### Problema A
Indica se ciascuna affermazione concorda con il brano sul passaggio generazionale nelle aziende vinicole, rispondendo sì o no e citando le parole decisive del brano: (i) Marcello Lunelli ha presentato in degustazione un Montefalco Sagrantino 2006; (ii) il nonno Antonio di Valentina Argiolas è vissuto fino a 103 anni; (iii) nell'intervento dedicato ad Argiolas i padri hanno preso la parola prima dei figli.
### Problema B
Scrivi il seguito del brano sul passaggio generazionale nelle aziende vinicole, a partire dalla sua ultima frase.

MARCELLO LUNELLI – «Non avrei mai pensato di partecipare a eventi simili per raccontare la mia vita», ha esordito Marcello Lunelli, successore dello zio Mauro nel ruolo di enologo dell’azienda per il settore tecnico-produttivo. «Mi ritengo una persona fortunata perché ho il privilegio di fare un lavoro che mi piace, per cui ben vengano anche i sabati e le domeniche lavorativi. Lo zio Mauro mi ha sempre considerato come un figlio. In famiglia siamo numerosi e quando si riceve un patrimonio del genere è difficile muoversi. La mia strategia, comunque, è sempre stata di tenere un profilo molto basso: guardare e cercare di imparare, portando innovazioni ma senza stravolgimenti. Ferrari è un marchio percepito come tradizione, famiglia, legame col territorio, e pertanto ogni azione avrebbe potuto essere potenzialmente pericolosa. Studiando però questi aspetti, io e i miei cugini ci siamo misurati in nuove sfide: export, crescita, nuovi prodotti e anche nuove aziende, come quelle in Toscana e in Umbria, dove stiamo per inaugurare la bellissima cantina progettata da Arnaldo Pomodoro». E proprio della Tenuta Castelbuono, Marcello Lunelli ha presentato in degustazione l’elegante Montefalco Sagrantino 2006.

Da sinistra, Angelo Mastai di Enogusto (rivendita vini), la musicista Cinzia Milani e Antonio Tonola del ristorante Lanterna Verde (Villa di Chiavenna, Sondrio)

VALENTINA ARGIOLAS – Con la seconda grande protagonista è stato invertito l’ordine di uscita e a prendere per primi la parola sono stati i figli anziché i padri. Valentina Argiolas, giovane e brillante esponente non solo dell’azienda di famiglia ma anche del mondo vitivinicolo della sua regione, la Sardegna, ha esordito dicendo di aver «vissuto il vino fin da piccola. Un anno dopo l’ingresso in azienda», ha aggiunto, «ho deciso di seguire le mie passioni: la comunicazione, l’immagine e l’export». Tra i suoi studi, oltre alla laurea in Economia e commercio, anche un master sulla gestione, guarda caso, della transizione del passaggio generazionale come opportunità di sviluppo. «Ho avuto la fortuna di avere in vita mio nonno Antonio fino a 103 anni, e perciò ho vissuto due passaggi generazionali. Da lui e da mio padre ho imparato i valori etici, e come primogenita mi sono sentita molto responsabilizzata. Tra i cambiamenti che ho apportato, uno dei più importanti è stato trasmettere all’esterno il valore della famiglia. Ho attuato inoltre un rinnovamento del team dei collaboratori, mentre più tardi mi hanno raggiunto in azienda anche mia sorella Francesca e mio cugino Antonio». Valentina ha poi presentato una delle ultime novità di Argiolas, l’Iselis Rosso 2010, ottimo blend di Monica, Carignano e Bovale sardo.

### Dati di origine
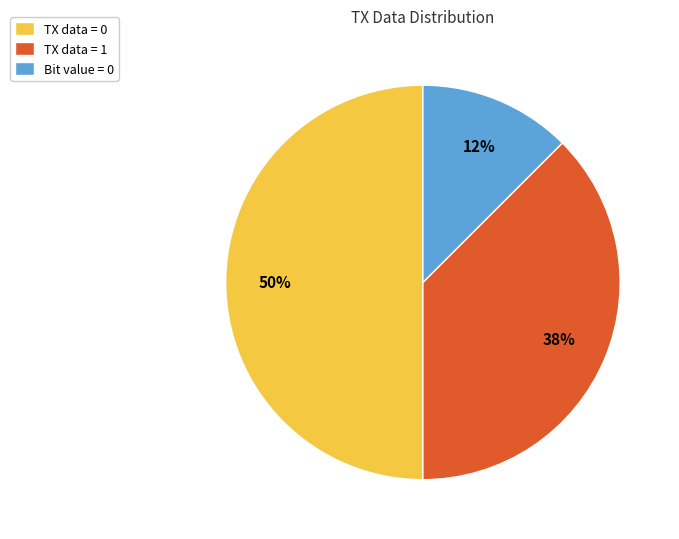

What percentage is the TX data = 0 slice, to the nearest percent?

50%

* * *

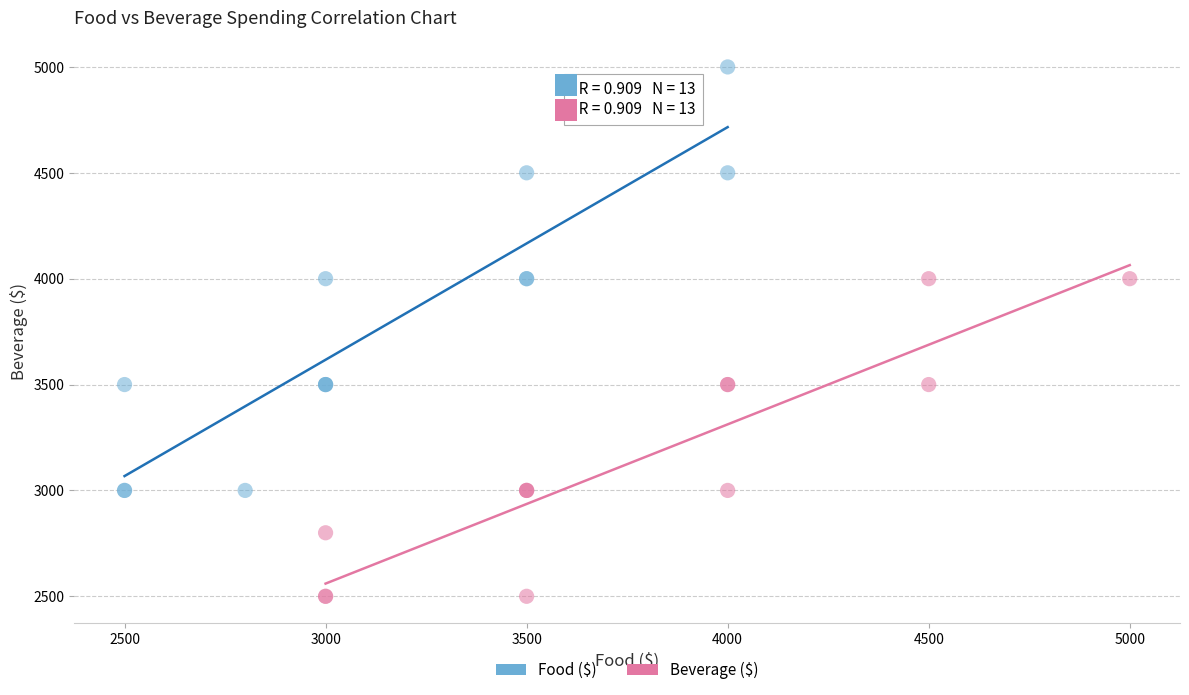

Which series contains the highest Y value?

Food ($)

### Risposta A
(i) Sì: «Marcello Lunelli ha presentato in degustazione l’elegante Montefalco Sagrantino 2006».
(ii) Sì: «Ho avuto la fortuna di avere in vita mio nonno Antonio fino a 103 anni».
(iii) No: «a prendere per primi la parola sono stati i figli anziché i padri».

### Risposta B
Il pubblico del tasting nella Sala Argento del Palaexpo

FRANCO ARGIOLAS – Franco Argiolas, da parte sua, ha ammesso che all’origine tra lui e suo padre Antonio c’era diversità di vedute su come gestire l’azienda agricola. «Lui vendeva fichi d’India», ha ricordato, «e con il ricavato comprava formaggio, pur continuando a produrre vino e olio, naturalmente da vendere sfusi». Alla fine degli anni Ottanta lui, geometra e amministratore comunale, in piena campagna di espianto dei vigneti a seguito delle politiche comunitarie, si trova a un bivio: «Estirpare le viti e con i rimborsi vivere di rendita oppure iniziare a commercializzare vino con il nostro marchio». Ed è così che con il fratello gemello Giuseppe decidono di lanciare l’azienda su basi moderne puntando a far conoscere e valorizzare i vitigni autoctoni e trovando un validissimo supporto tecnico in Giacomo Tachis. Nel 1988 nasce il Turriga, «il vino del cambiamento, simbolo della nostra terra», sottolinea Franco. E proprio con il Turriga 2007 Franco Argiolas delizia il palato dei duecento degustatori nel salone.

Dall'Ungheria, Rein Krisztián (giornalista di Monarchia Borok), Ákos Kamocsay (produttore della Maurus Winery) e Hajni Szöllósi (< 30 Hectares, rivendita di piccole produzioni vinicole)

STEFANO CHIARLO – Dalla Sardegna al Piemonte per un’altra bella testimonianza che ha per protagonista la famiglia Chiarlo. «Il mio primo ricordo legato al vino», dice Stefano Chiarlo, figlio di Michele, «risale a quando avevo sette anni: ero in vigna con mio padre che stava trattando l’acquisto di una partita d’uva quando un cacciatore maldestro lo colpì con una scarica di pallini. Il sogno del babbo era quello di acquistare terreni altamente vocati per produrre grandi cru di Barolo, Barbaresco e Barbera». Diplomatosi nel 1990 alla Scuola enologica di Alba, Stefano Chiarlo inizia subito a lavorare in cantina e in vigna con passione e intraprendenza. «Il cambio generazionale, sia per me, sia per mio fratello, che si occupa della parte commerciale, è avvenuto in modo soft», dice, «cercando soprattutto di svecchiare il modo di comunicazione del Piemonte. In questa ottica rientra anche la realizzazione del Parco La Court, così come l’amore per i viaggi e per le persone che ci ha trasmesso nostro padre. Due cose mi danno ancora emozione: quando il consumatore mi dice “finalmente conosco il produttore, e il vino che di solito bevo trasmette la personalità di chi lo produce”, e quando sappiamo di mettere in bottiglia il frutto della natura del territorio». Frutto che Stefano esprime facendo assaggiare al pubblico l’Albarossa Montald 2009, da uve Albarossa (incrocio di Nebbiolo e Barbera).

Sunny Yeoh (Lagkawi General Supplies Sdn. Bhd., Malaysia), Gary Goh e Ann Kwan (Bacardi-Martini Singapore Pte Ltd)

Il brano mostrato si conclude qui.